● **WORK REQUIRED**: Transcribe the data in full, keeping each line exactly as it appears.

### RECORDED DATA

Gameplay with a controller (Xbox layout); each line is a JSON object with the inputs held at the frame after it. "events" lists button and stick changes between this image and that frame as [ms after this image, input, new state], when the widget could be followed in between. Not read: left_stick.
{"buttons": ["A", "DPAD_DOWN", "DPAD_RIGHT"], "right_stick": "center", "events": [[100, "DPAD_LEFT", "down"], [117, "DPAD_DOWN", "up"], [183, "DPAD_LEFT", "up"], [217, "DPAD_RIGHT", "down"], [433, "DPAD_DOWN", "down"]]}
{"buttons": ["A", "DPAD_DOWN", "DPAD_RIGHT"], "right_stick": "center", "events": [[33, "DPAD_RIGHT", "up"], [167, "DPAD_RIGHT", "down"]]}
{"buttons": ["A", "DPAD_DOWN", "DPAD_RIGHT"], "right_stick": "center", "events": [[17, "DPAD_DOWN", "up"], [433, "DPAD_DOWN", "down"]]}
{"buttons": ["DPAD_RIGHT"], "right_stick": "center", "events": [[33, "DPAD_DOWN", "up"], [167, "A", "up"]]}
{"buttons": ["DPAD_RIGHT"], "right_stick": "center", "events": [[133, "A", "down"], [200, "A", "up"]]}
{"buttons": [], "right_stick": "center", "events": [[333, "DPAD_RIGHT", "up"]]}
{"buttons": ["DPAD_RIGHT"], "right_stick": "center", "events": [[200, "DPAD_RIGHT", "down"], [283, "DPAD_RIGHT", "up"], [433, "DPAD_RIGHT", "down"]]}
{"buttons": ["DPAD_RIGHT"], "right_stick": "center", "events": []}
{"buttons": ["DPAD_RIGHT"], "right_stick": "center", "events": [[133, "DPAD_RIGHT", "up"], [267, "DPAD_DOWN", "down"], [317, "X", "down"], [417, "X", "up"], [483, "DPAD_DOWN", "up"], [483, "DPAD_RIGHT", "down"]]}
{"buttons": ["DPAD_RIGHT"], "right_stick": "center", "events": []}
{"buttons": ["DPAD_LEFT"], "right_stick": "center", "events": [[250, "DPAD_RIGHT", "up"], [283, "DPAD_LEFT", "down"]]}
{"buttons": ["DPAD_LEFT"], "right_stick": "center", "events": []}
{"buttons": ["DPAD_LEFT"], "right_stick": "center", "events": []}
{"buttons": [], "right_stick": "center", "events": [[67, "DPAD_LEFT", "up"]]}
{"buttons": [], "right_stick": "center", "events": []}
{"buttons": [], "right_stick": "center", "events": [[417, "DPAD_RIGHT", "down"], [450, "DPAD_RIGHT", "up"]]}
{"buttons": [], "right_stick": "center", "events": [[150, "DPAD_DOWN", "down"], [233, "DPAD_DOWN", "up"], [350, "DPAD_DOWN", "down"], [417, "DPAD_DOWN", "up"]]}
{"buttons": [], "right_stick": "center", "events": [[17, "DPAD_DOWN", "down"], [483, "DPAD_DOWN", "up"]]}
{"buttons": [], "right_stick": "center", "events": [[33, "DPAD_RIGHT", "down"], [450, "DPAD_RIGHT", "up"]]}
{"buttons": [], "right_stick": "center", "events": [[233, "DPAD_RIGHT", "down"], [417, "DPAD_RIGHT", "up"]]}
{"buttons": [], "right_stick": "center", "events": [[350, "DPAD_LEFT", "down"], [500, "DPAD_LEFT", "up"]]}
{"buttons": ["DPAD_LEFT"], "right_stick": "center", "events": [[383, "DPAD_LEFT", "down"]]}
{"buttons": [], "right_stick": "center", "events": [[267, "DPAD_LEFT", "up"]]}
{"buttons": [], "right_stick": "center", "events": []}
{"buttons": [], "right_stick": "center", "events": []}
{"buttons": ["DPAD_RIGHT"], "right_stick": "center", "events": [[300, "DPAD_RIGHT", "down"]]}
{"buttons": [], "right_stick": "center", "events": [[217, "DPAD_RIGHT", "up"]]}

######

● **TASK RESPONSE**:
Gameplay with a controller (Xbox layout); each line is a JSON object with the inputs held at the frame after it. "events" lists button and stick changes between this image and that frame as [ms after this image, input, new state], when the widget could be followed in between. Not read: left_stick.
{"buttons": ["A", "DPAD_DOWN", "DPAD_RIGHT"], "right_stick": "center", "events": [[100, "DPAD_LEFT", "down"], [117, "DPAD_DOWN", "up"], [183, "DPAD_LEFT", "up"], [217, "DPAD_RIGHT", "down"], [433, "DPAD_DOWN", "down"]]}
{"buttons": ["A", "DPAD_DOWN", "DPAD_RIGHT"], "right_stick": "center", "events": [[33, "DPAD_RIGHT", "up"], [167, "DPAD_RIGHT", "down"]]}
{"buttons": ["A", "DPAD_DOWN", "DPAD_RIGHT"], "right_stick": "center", "events": [[17, "DPAD_DOWN", "up"], [433, "DPAD_DOWN", "down"]]}
{"buttons": ["DPAD_RIGHT"], "right_stick": "center", "events": [[33, "DPAD_DOWN", "up"], [167, "A", "up"]]}
{"buttons": ["DPAD_RIGHT"], "right_stick": "center", "events": [[133, "A", "down"], [200, "A", "up"]]}
{"buttons": [], "right_stick": "center", "events": [[333, "DPAD_RIGHT", "up"]]}
{"buttons": ["DPAD_RIGHT"], "right_stick": "center", "events": [[200, "DPAD_RIGHT", "down"], [283, "DPAD_RIGHT", "up"], [433, "DPAD_RIGHT", "down"]]}
{"buttons": ["DPAD_RIGHT"], "right_stick": "center", "events": []}
{"buttons": ["DPAD_RIGHT"], "right_stick": "center", "events": [[133, "DPAD_RIGHT", "up"], [267, "DPAD_DOWN", "down"], [317, "X", "down"], [417, "X", "up"], [483, "DPAD_DOWN", "up"], [483, "DPAD_RIGHT", "down"]]}
{"buttons": ["DPAD_RIGHT"], "right_stick": "center", "events": []}
{"buttons": ["DPAD_LEFT"], "right_stick": "center", "events": [[250, "DPAD_RIGHT", "up"], [283, "DPAD_LEFT", "down"]]}
{"buttons": ["DPAD_LEFT"], "right_stick": "center", "events": []}
{"buttons": ["DPAD_LEFT"], "right_stick": "center", "events": []}
{"buttons": [], "right_stick": "center", "events": [[67, "DPAD_LEFT", "up"]]}
{"buttons": [], "right_stick": "center", "events": []}
{"buttons": [], "right_stick": "center", "events": [[417, "DPAD_RIGHT", "down"], [450, "DPAD_RIGHT", "up"]]}
{"buttons": [], "right_stick": "center", "events": [[150, "DPAD_DOWN", "down"], [233, "DPAD_DOWN", "up"], [350, "DPAD_DOWN", "down"], [417, "DPAD_DOWN", "up"]]}
{"buttons": [], "right_stick": "center", "events": [[17, "DPAD_DOWN", "down"], [483, "DPAD_DOWN", "up"]]}
{"buttons": [], "right_stick": "center", "events": [[33, "DPAD_RIGHT", "down"], [450, "DPAD_RIGHT", "up"]]}
{"buttons": [], "right_stick": "center", "events": [[233, "DPAD_RIGHT", "down"], [417, "DPAD_RIGHT", "up"]]}
{"buttons": [], "right_stick": "center", "events": [[350, "DPAD_LEFT", "down"], [500, "DPAD_LEFT", "up"]]}
{"buttons": ["DPAD_LEFT"], "right_stick": "center", "events": [[383, "DPAD_LEFT", "down"]]}
{"buttons": [], "right_stick": "center", "events": [[267, "DPAD_LEFT", "up"]]}
{"buttons": [], "right_stick": "center", "events": []}
{"buttons": [], "right_stick": "center", "events": []}
{"buttons": ["DPAD_RIGHT"], "right_stick": "center", "events": [[300, "DPAD_RIGHT", "down"]]}
{"buttons": [], "right_stick": "center", "events": [[217, "DPAD_RIGHT", "up"]]}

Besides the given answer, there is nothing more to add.